Timo Salminen’s cinematography is bleak and beautiful. Using only natural light, he captures an urban grime at its most unflattering. The shadows are murky. Extensive use of medium and wide shots on a static camera makes the audience feel like visitors, observing the events at a distance, while the players intimately explore the neighborhood they’re stuck in forever, even if an agent from some big record label shows up on karaoke night. Helsinki is depressing to visit, but reality to its citizens, even homey. Besides the concrete of the blocks and soot of the construction sites, Salminen brilliantly captures the tones of the prefabricated one-room apartments, and work crew living trailers of the city’s industrial section.

Kaurismäki is a little too artsy to make a movie for the workers, filled with escapism and hardships much easier on the eyes. He makes proletariat cinema. A true worker gets paid by the hour, and the film comes in at under an hour and a half. But the performances have the laconic feel of a salaried employee running out the clock. Words are inadequate for the necessary communication of deep hurt and vast chasms. But the audience is treated to shots of Ansa in front of a rain-splattered window, which says more than dialogue and ties “Fallen Leaves” to its cinematic relatives. 

Besides the funny zombie film, which allegorically mocks similarly insurmountable odds against the average person, Kaurismäki pays homage to cinema throughout “Fallen Leaves.” Ansa names the stray dog she takes home “Chaplin.” When Ansa and Holappa are outside the Ritz theatre, they are standing under the poster of David Lean’s 1945 film “Brief Encounter,” which also features impossible romance. This is a lost lesson to the improbable couple. When Holappa asks Ansa for her name, she says “I’ll tell you next time,” almost ensuring this will be a brief encounter after he loses her phone number when the piece of paper flies down the block.

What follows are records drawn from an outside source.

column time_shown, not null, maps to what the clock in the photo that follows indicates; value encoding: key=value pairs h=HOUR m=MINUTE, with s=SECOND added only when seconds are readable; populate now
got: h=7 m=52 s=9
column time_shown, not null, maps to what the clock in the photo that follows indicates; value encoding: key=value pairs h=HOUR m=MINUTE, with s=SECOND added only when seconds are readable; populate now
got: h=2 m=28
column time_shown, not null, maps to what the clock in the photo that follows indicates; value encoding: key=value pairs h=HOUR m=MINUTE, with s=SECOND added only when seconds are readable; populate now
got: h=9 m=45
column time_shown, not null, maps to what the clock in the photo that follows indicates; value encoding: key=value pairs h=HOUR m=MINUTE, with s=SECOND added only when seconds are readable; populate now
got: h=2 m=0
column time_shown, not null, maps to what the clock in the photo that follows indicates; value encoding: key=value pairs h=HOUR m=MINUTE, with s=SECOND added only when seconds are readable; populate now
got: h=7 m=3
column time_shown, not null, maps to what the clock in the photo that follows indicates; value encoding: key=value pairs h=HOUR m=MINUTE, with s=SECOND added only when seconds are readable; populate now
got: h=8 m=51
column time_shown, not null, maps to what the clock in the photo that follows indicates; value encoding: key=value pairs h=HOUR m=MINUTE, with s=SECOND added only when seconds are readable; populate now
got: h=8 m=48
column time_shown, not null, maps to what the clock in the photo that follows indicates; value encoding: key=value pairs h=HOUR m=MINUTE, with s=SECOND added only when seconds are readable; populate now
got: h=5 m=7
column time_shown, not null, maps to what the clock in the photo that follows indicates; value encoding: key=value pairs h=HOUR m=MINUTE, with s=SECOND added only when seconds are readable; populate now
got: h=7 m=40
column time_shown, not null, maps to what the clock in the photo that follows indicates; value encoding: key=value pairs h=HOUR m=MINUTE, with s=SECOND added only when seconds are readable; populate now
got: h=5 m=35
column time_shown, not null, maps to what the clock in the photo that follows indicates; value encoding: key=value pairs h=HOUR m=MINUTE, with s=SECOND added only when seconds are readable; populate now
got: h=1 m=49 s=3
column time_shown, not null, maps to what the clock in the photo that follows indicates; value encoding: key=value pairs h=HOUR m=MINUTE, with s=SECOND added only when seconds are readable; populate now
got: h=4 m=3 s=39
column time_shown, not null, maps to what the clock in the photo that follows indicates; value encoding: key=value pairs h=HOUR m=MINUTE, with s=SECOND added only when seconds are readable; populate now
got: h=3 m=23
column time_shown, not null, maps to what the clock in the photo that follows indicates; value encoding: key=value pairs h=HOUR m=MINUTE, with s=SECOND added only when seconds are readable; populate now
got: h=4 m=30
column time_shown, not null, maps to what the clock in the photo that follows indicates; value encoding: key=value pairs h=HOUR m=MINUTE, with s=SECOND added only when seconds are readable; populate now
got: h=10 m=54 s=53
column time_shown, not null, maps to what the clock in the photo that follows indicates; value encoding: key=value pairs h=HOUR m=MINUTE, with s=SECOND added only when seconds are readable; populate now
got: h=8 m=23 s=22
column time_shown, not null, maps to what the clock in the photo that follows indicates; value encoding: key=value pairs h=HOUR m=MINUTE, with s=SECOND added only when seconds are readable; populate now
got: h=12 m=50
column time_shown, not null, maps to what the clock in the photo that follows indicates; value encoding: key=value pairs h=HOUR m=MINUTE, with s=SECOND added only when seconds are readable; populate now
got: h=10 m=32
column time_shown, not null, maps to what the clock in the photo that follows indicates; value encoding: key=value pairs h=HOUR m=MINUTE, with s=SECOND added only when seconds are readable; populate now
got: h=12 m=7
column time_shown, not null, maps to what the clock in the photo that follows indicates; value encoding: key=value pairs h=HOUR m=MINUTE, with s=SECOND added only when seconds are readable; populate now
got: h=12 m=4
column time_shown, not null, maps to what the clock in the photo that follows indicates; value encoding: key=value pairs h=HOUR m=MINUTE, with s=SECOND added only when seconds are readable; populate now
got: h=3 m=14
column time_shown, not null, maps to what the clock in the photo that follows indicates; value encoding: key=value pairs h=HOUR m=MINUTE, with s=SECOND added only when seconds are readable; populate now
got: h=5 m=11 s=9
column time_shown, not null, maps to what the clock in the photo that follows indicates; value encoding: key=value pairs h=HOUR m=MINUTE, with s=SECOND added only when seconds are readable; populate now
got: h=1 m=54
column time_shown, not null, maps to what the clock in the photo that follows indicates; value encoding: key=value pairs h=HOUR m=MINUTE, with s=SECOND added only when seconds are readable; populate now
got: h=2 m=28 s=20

The working class expects much lighter com in their rom, like the sparkling wine Ansa serves. The director allows its fizz to evoke a shared pleasure, and add some buzz to the drudgery of broken dreams. It might appear Kaurismäki allows the characters their only fantasy at karaoke, but the soundtrack matches the interior tone. The leather-jacketed, rebel-without-a-clue, Holappa may only adopt his “tough guys don’t sing” attitude because he’s got a horrible voice, but he empathizes deeply with a local female duo translating live depression with synth beats, haunting harmonies and inescapable melody. Huotari excels in his opening Finnish tango song, which follows some worker earnestly belting out some rockabilly. We hear Tchaikovsky, “Mambo Italiano,” and versions of “Kuolleet Lehdet” (“Dead Leaves”), known in English as “Autumn Leaves.” 

“Fallen Leaves” is minimal, offbeat, dry, and bleak, but Kaurismäki is a master of desolate deadpan. While romantics might crave more romance, film lovers will find a rich story about poor loners looking for an affordable connection. The payoff is ultimately satisfying.

Fallen Leaves” releases Nov. 17 in select theaters.